-- WHAT THE TASK ASKS --
Please return each line from the entries below that contains the word "уведомление", treating uppercase and lowercase as different.
§
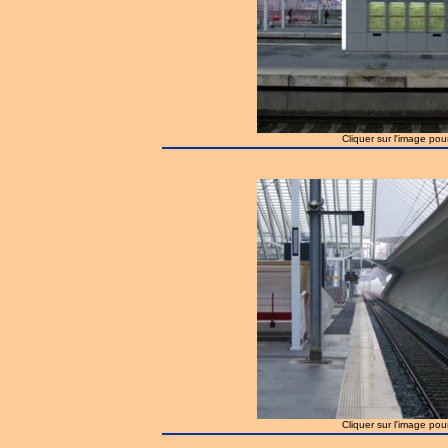
Cliquer sur l'image pou
Cliquer sur l'image pou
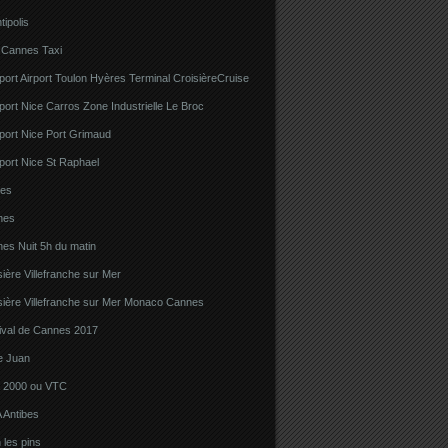
tipolis
 Cannes Taxi
port Airport Toulon Hyères Terminal CroisièreCruise
port Nice Carros Zone Industrielle Le Broc
port Nice Port Grimaud
port Nice St Raphael
bes
nes
es Nuit 5h du matin
sière Villefranche sur Mer
sière Villefranche sur Mer Monaco Cannes
tival de Cannes 2017
e Juan
la 2000 ou VTC
 Antibes
 les pins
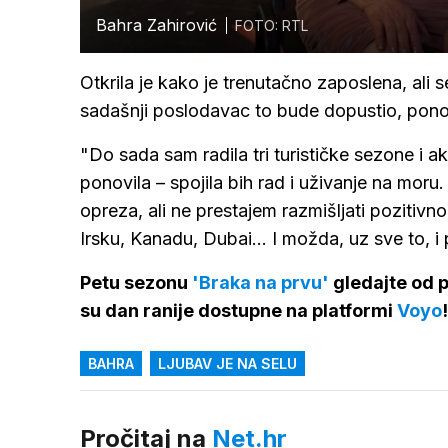
Bahra Zahirović
FOTO: RTL
Otkrila je kako je trenutačno zaposlena, ali s
sadašnji poslodavac to bude dopustio, pono
"Do sada sam radila tri turističke sezone i a
ponovila – spojila bih rad i uživanje na moru
opreza, ali ne prestajem razmišljati pozitivno
Irsku, Kanadu, Dubai... I možda, uz sve to, i
Petu sezonu
'Braka na prvu'
gledajte od p
su dan ranije dostupne na platformi
Voyo
!
BAHRA
LJUBAV JE NA SELU
Pročitaj na
Net.hr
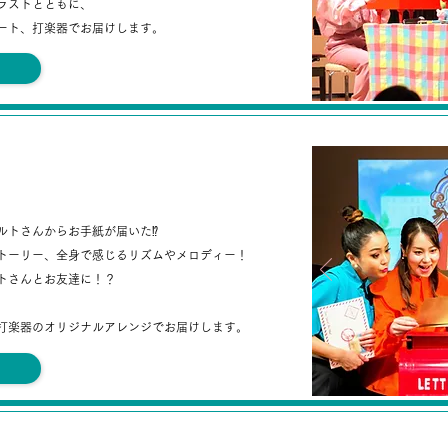
ラストとともに、
ート、
打楽器で
お届けします。
、
こんにちは！
ルトさんから
お手紙が届いた⁉
トーリー、
全身で感じるリズムやメロディー！
トさんとお友達に！？
打楽器のオリジナルアレンジでお届けします。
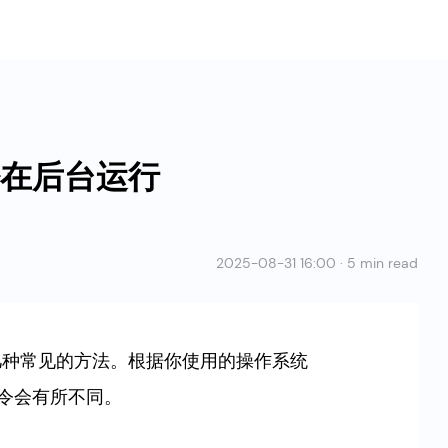
是否在后台运行
2025-08-31 16:00 · 5 min read
，有几种常见的方法。根据你使用的操作系统
具体命令会有所不同。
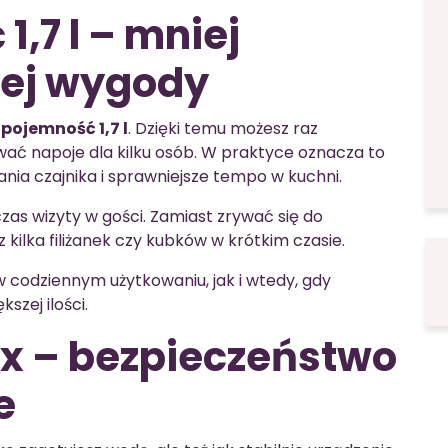
,7 l – mniej
cej wygody
t
pojemność 1,7 l
. Dzięki temu możesz raz
ać napoje dla kilku osób. W praktyce oznacza to
ia czajnika i sprawniejsze tempo w kuchni.
zas wizyty w gości. Zamiast zrywać się do
z kilka filiżanek czy kubków w krótkim czasie.
 codziennym użytkowaniu, jak i wtedy, gdy
zej ilości.
ix – bezpieczeństwo
e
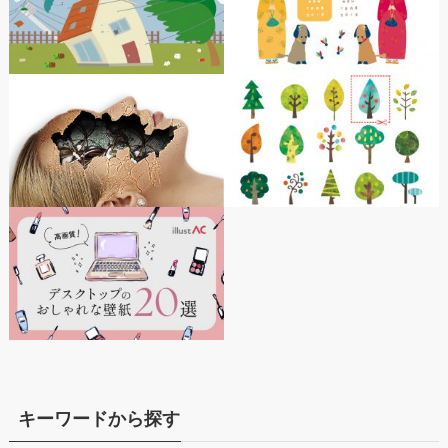
キーワードから探す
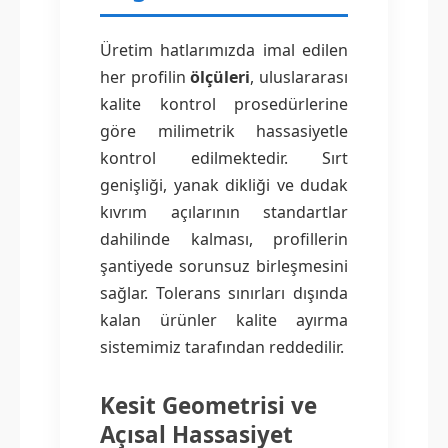
Üretim hatlarımızda imal edilen
her profilin
ölçüleri
, uluslararası
kalite kontrol prosedürlerine
göre milimetrik hassasiyetle
kontrol edilmektedir. Sırt
genişliği, yanak dikliği ve dudak
kıvrım açılarının standartlar
dahilinde kalması, profillerin
şantiyede sorunsuz birleşmesini
sağlar. Tolerans sınırları dışında
kalan ürünler kalite ayırma
sistemimiz tarafından reddedilir.
Kesit Geometrisi ve
Açısal Hassasiyet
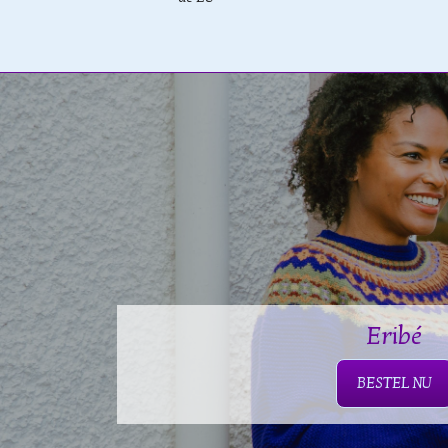
Eribé
BESTEL NU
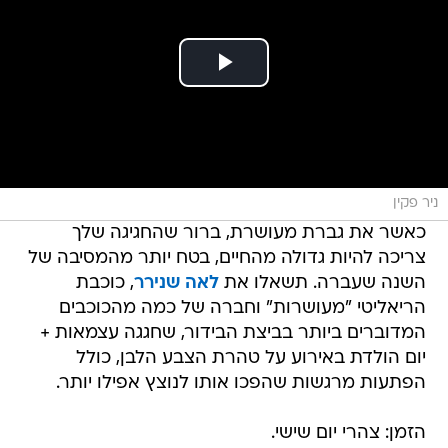
ניר פקין
כאשר את גברת מעושרת, ברור שהחגיגה שלך
צריכה להיות גדולה מהחיים, בטח יותר מהמסיבה של
השנה שעברה. תשאלו את
לאה שנירר
, כוכבת
הריאליטי "מעושרות" וחברה של כמה מהכוכבים
המדוברים ביותר בביצת הבידור, שחגגה עצמאות +
יום הולדת באירוע על טהרת הצבע הלבן, כולל
הפתעות מרגשות שהפכו אותו לנוצץ אפילו יותר.
הזמן: צהרי יום שישי.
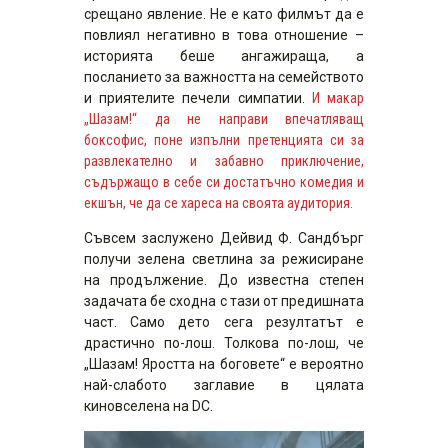
срещано явление. Не е като филмът да е
повлиял негативно в това отношение –
историята беше ангажираща, а
посланието за важността на семейството
и приятелите печели симпатии.
И макар
„Шазам!“ да не направи впечатляващ
боксофис, поне изпълни претенцията си за
развлекателно и забавно приключение,
съдържащо в себе си достатъчно комедия и
екшън, че да се хареса на своята аудитория.
Съвсем заслужено Дейвид Ф. Сандбърг
получи зелена светлина за режисиране
на продължение. До известна степен
задачата бе сходна с тази от предишната
част. Само дето сега резултатът е
драстично по-лош. Толкова по-лош, че
„Шазам! Яростта на боговете“ е вероятно
най-слабото заглавие в цялата
киновселена на DC.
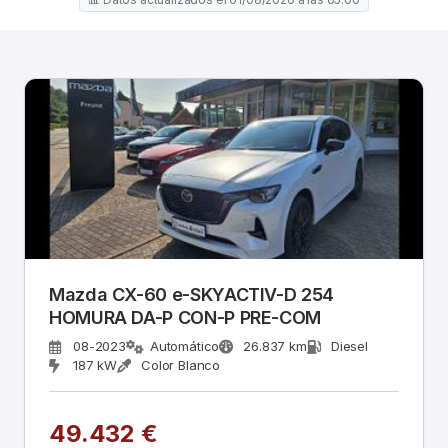
Mazda CX-60 e-SKYACTIV-D 254
HOMURA DA-P CON-P PRE-COM
08-2023
Automático
26.837 km
Diesel
187 kW
Color Blanco
49.432 €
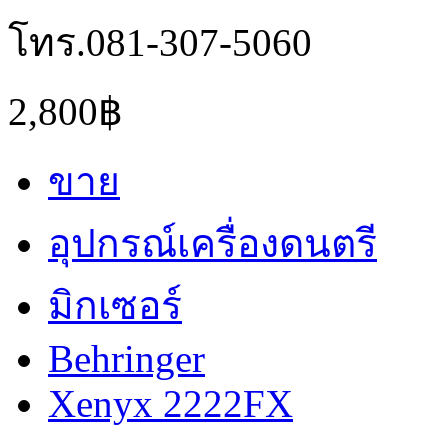
โทร.081-307-5060
2,800฿
ขาย
อุปกรณ์เครื่องดนตรี
มิกเซอร์
Behringer
Xenyx 2222FX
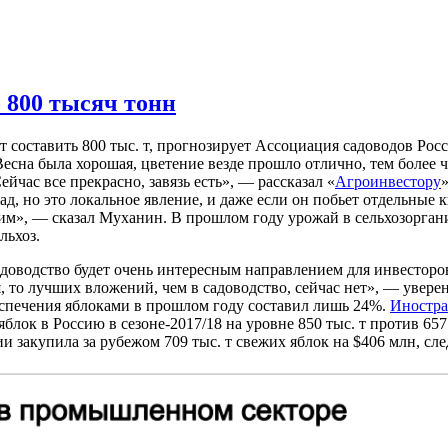
 800 тысяч тонн
 составить 800 тыс. т, прогнозирует Ассоциация садоводов Рос
Весна была хорошая, цветение везде прошло отлично, тем более 
йчас все прекрасно, завязь есть», — рассказал «
Агроинвестору
ад, но это локальное явление, и даже если он побьет отдельные к
чим», — сказал Муханин. В прошлом году урожай в сельхозорган
льхоз
.
доводство будет очень интересным направлением для инвесторо
 то лучших вложений, чем в садоводство, сейчас нет», — увере
еспечения яблоками в прошлом году составил лишь 24%.
Иностра
лок в Россию в сезоне-2017/18 на уровне 850 тыс. т против 657 
ии закупила за рубежом 709 тыс. т свежих яблок на $406 млн, сл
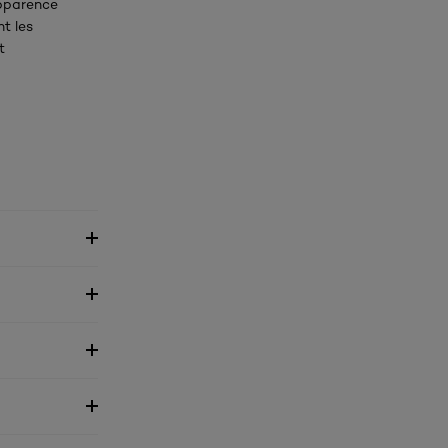
apparence
t les
t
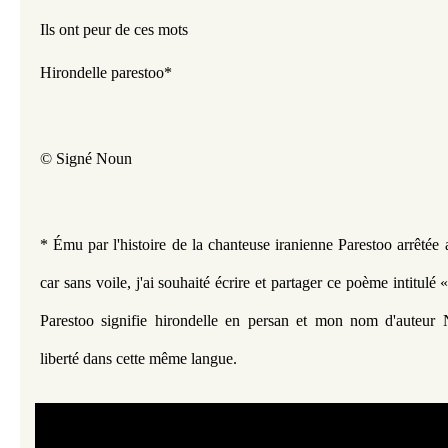
Ils ont peur de ces mots  
Hirondelle parestoo*
© Signé Noun 
* É
mu par l'histoire de la chanteuse iranienne Parestoo arrêtée 
car sans voile, j'ai souhaité écrire et
partager ce poème intitulé 
Parestoo signifie hirondelle en
persan et mon nom d'auteur N
liberté dans cette même langue.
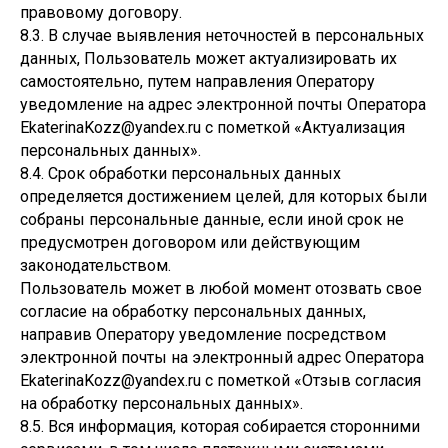
правовому договору.
8.3. В случае выявления неточностей в персональных
данных, Пользователь может актуализировать их
самостоятельно, путем направления Оператору
уведомление на адрес электронной почты Оператора
EkaterinaKozz@yandex.ru с пометкой «Актуализация
персональных данных».
8.4. Срок обработки персональных данных
определяется достижением целей, для которых были
собраны персональные данные, если иной срок не
предусмотрен договором или действующим
законодательством.
Пользователь может в любой момент отозвать свое
согласие на обработку персональных данных,
направив Оператору уведомление посредством
электронной почты на электронный адрес Оператора
EkaterinaKozz@yandex.ru с пометкой «Отзыв согласия
на обработку персональных данных».
8.5. Вся информация, которая собирается сторонними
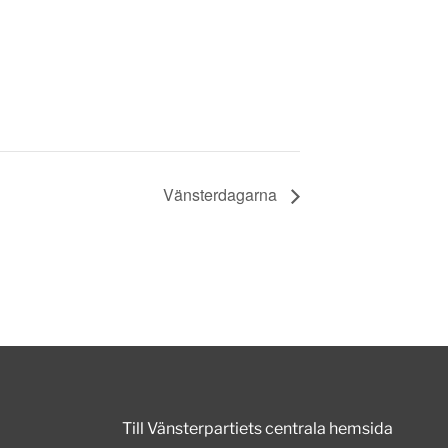
Vänsterdagarna
Till Vänsterpartiets centrala hemsida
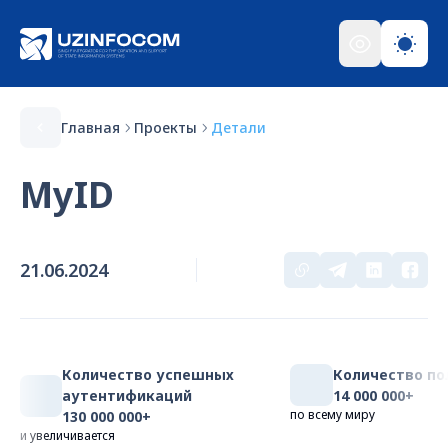
Главная
Проекты
Детали
MyID
21.06.2024
Количество успешных
Количество по
аутентификаций
14 000 000+
по всему миру
130 000 000+
и увеличивается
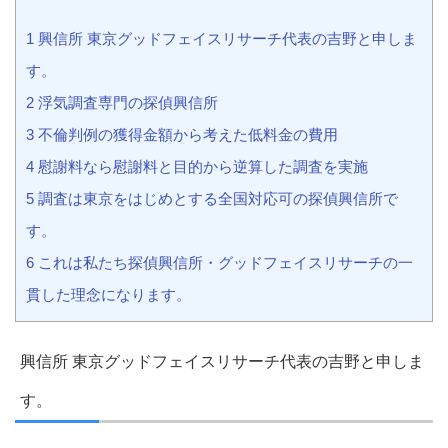
1 興信所 東京グッドフェイスリサーチ代表の吉野と申しま
す。
2 浮気調査専門の探偵興信所
3 不倫判例の獲得金額から考えた低料金の費用
4 慰謝料なら慰謝料と目的から逆算した調査を実施
5 調査は東京をはじめとする全国対応可の探偵興信所で
す。
6 これは私たち探偵興信所・グッドフェイスリサーチの一
貫した理念になります。
興信所 東京グッドフェイスリサーチ代表の吉野と申しま
す。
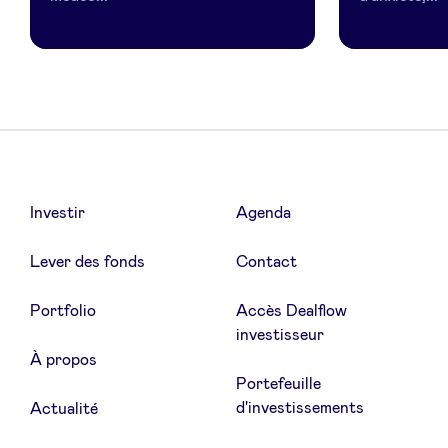
Investir
Agenda
Lever des fonds
Contact
Portfolio
Accès Dealflow
investisseur
À propos
Portefeuille
d'investissements
Actualité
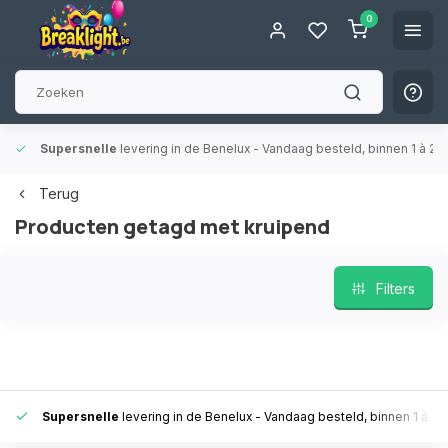
0
Supersnelle
levering in de Benelux
- Vandaag besteld, binnen 1 à 2 
Terug
Producten getagd met kruipend
Filters
Supersnelle
levering in de Benelux
- Vandaag besteld, binnen 1 à 2 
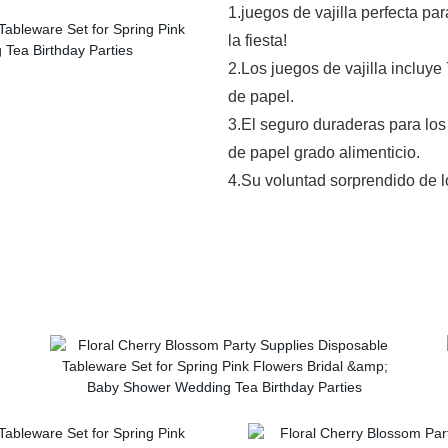
1.juegos de vajilla perfecta pa
la fiesta!
2.Los juegos de vajilla incluye 7
de papel.
3.El seguro duraderas para los 
de papel grado alimenticio.
4.Su voluntad sorprendido de l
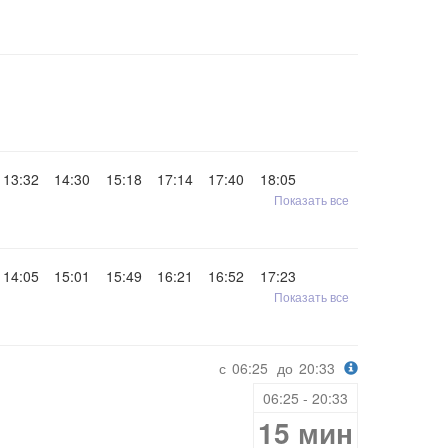
13:32
14:30
15:18
17:14
17:40
18:05
Показать все
14:05
15:01
15:49
16:21
16:52
17:23
Показать все
с
06:25
до
20:33
06:25 - 20:33
15 мин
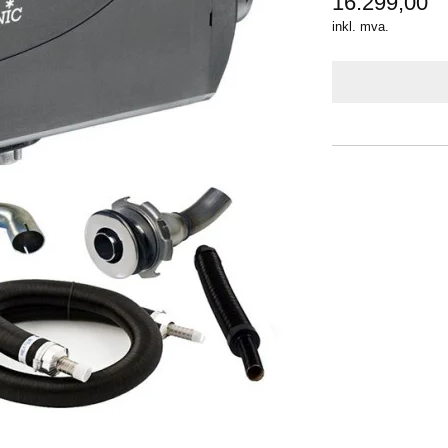
16.299,00
inkl. mva.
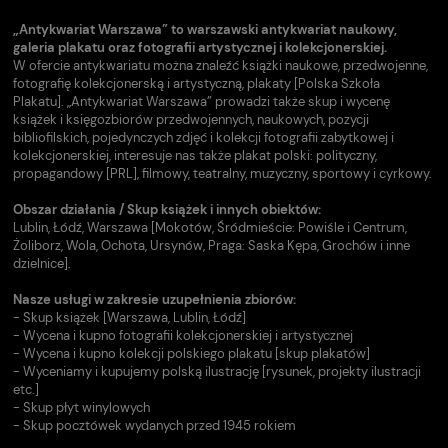
„Antykwariat Warszawa” to warszawski antykwariat naukowy,
galeria plakatu oraz fotografii artystycznej i kolekcjonerskiej.
W ofercie antykwariatu można znaleźć książki naukowe, przedwojenne,
fotografię kolekcjonerską i artystyczną, plakaty [Polska Szkoła
Plakatu]. „Antykwariat Warszawa” prowadzi także skup i wycenę
książek i księgozbiorów przedwojennych, naukowych, pozycji
bibliofilskich, pojedynczych zdjęć i kolekcji fotografii zabytkowej i
kolekcjonerskiej, interesuje nas także plakat polski: polityczny,
propagandowy [PRL], filmowy, teatralny, muzyczny, sportowy i cyrkowy.
Obszar działania / Skup książek i innych obiektów:
Lublin, Łódź, Warszawa [Mokotów, Śródmieście: Powiśle i Centrum,
Żoliborz, Wola, Ochota, Ursynów, Praga: Saska Kępa, Grochów i inne
dzielnice].
Nasze usługi w zakresie uzupełnienia zbiorów:
- Skup książek [Warszawa, Lublin, Łódź]
- Wycena i kupno fotografii kolekcjonerskiej i artystycznej
- Wycena i kupno kolekcji polskiego plakatu [skup plakatów]
- Wyceniamy i kupujemy polską ilustrację [rysunek, projekty ilustracji
etc.]
- Skup płyt winylowych
- Skup pocztówek wydanych przed 1945 rokiem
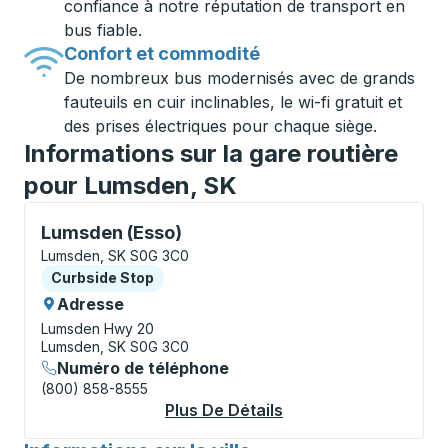
confiance à notre réputation de transport en
bus fiable.
Confort et commodité
De nombreux bus modernisés avec de grands
fauteuils en cuir inclinables, le wi-fi gratuit et
des prises électriques pour chaque siège.
Informations sur la gare routière
pour Lumsden, SK
Curbside Stop, utilisez les touches fléchées ou la to
Lumsden (Esso)
Lumsden, SK S0G 3C0
Curbside Stop
Curbside Stop
Adresse
Lumsden Hwy 20
Lumsden, SK S0G 3C0
Numéro de téléphone
(800) 858-8555
Plus De Détails
À Propos Lumsden (E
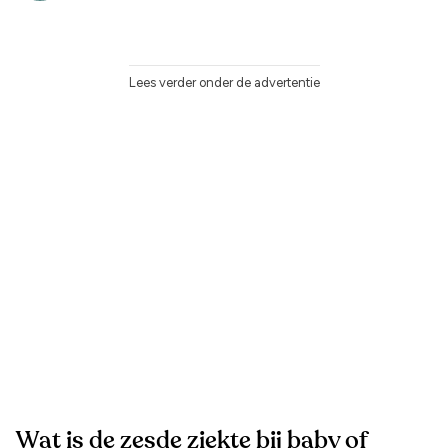
Lees verder onder de advertentie
Wat is de zesde ziekte bij baby of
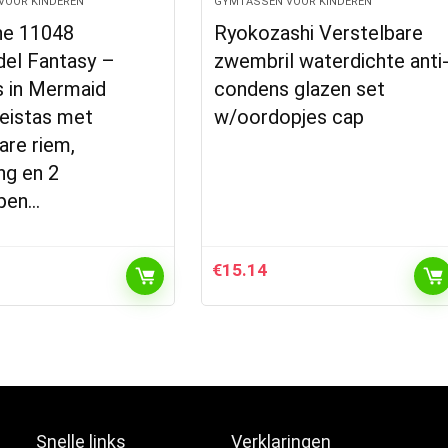
VOOR KINDEREN
GYMTASSEN VOOR KINDEREN
e 11048
Ryokozashi Verstelbare
l Fantasy –
zwembril waterdichte anti
s in Mermaid
condens glazen set
reistas met
w/oordopjes cap
are riem,
ing en 2
pen…
€
15.14
Snelle links
Verklaringen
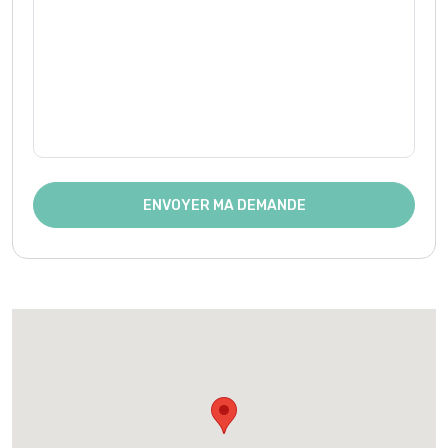
ENVOYER MA DEMANDE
§
-- OUTPUT FOR THIS TASK --
уведомление на адрес электронной почты Оператора
направив Оператору уведомление посредством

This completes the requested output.